TEILEN

45. Meine Prognose: entweder radikaler Systemwandel oder Verlust dessen, was das Mit- und Ur-Menschliche und das Lebenswerte ausmacht. Die kalten Science-Fiction-Games nehmen diesen Verlust vorweg – ausser wir geben energisch Gegensteuer.

a) Der fast vergessene österreichische Philosoph Günther Anders (1902-1992) prophezeite in seiner Antiquiertheit des Menschen I und II (1956 und 1980) den Verlust der Seele in der 2. und 3. Industriellen Revolution. Science Fiction zeige, was realiter auf uns zukomme; die in solchen Romanen und Filmen gezeigten Menschen seien die künftigen Menschen; Technik (z.B. die Atombombe, Fliessbänder, Roboter, Games, Cyborgs) verändere die Seele, lasse die Humanität absterben.

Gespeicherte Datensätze
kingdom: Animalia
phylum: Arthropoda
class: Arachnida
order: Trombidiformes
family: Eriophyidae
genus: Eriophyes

## Die Aufgaben
1. Beantworten Sie anhand des zitierten Textes die folgenden Fragen.
(a) Welche zwei Möglichkeiten nennt die Prognose unter Punkt 45?
(b) In welchen Jahren erschienen die beiden Teile von Günther Anders' „Antiquiertheit des Menschen“?
(c) Welche Beispiele für Technik werden in Klammern aufgezählt?
2. Zitieren Sie aus dem zitierten Text die Stelle, die mit den Worten „45. Meine Prognose: entweder“ beginnt, und hören Sie nach „die Humanität absterben.“ auf.

## Antworten je Aufgabe
1.
(a) Entweder einen radikalen Systemwandel oder den Verlust dessen, was das Mit- und Ur-Menschliche und das Lebenswerte ausmacht.
(b) 1956 und 1980.
(c) Die Atombombe, Fliessbänder, Roboter, Games und Cyborgs.

2.
45. Meine Prognose: entweder radikaler Systemwandel oder Verlust dessen, was das Mit- und Ur-Menschliche und das Lebenswerte ausmacht. Die kalten Science-Fiction-Games nehmen diesen Verlust vorweg – ausser wir geben energisch Gegensteuer.

a) Der fast vergessene österreichische Philosoph Günther Anders (1902-1992) prophezeite in seiner Antiquiertheit des Menschen I und II (1956 und 1980) den Verlust der Seele in der 2. und 3. Industriellen Revolution. Science Fiction zeige, was realiter auf uns zukomme; die in solchen Romanen und Filmen gezeigten Menschen seien die künftigen Menschen; Technik (z.B. die Atombombe, Fliessbänder, Roboter, Games, Cyborgs) verändere die Seele, lasse die Humanität absterben.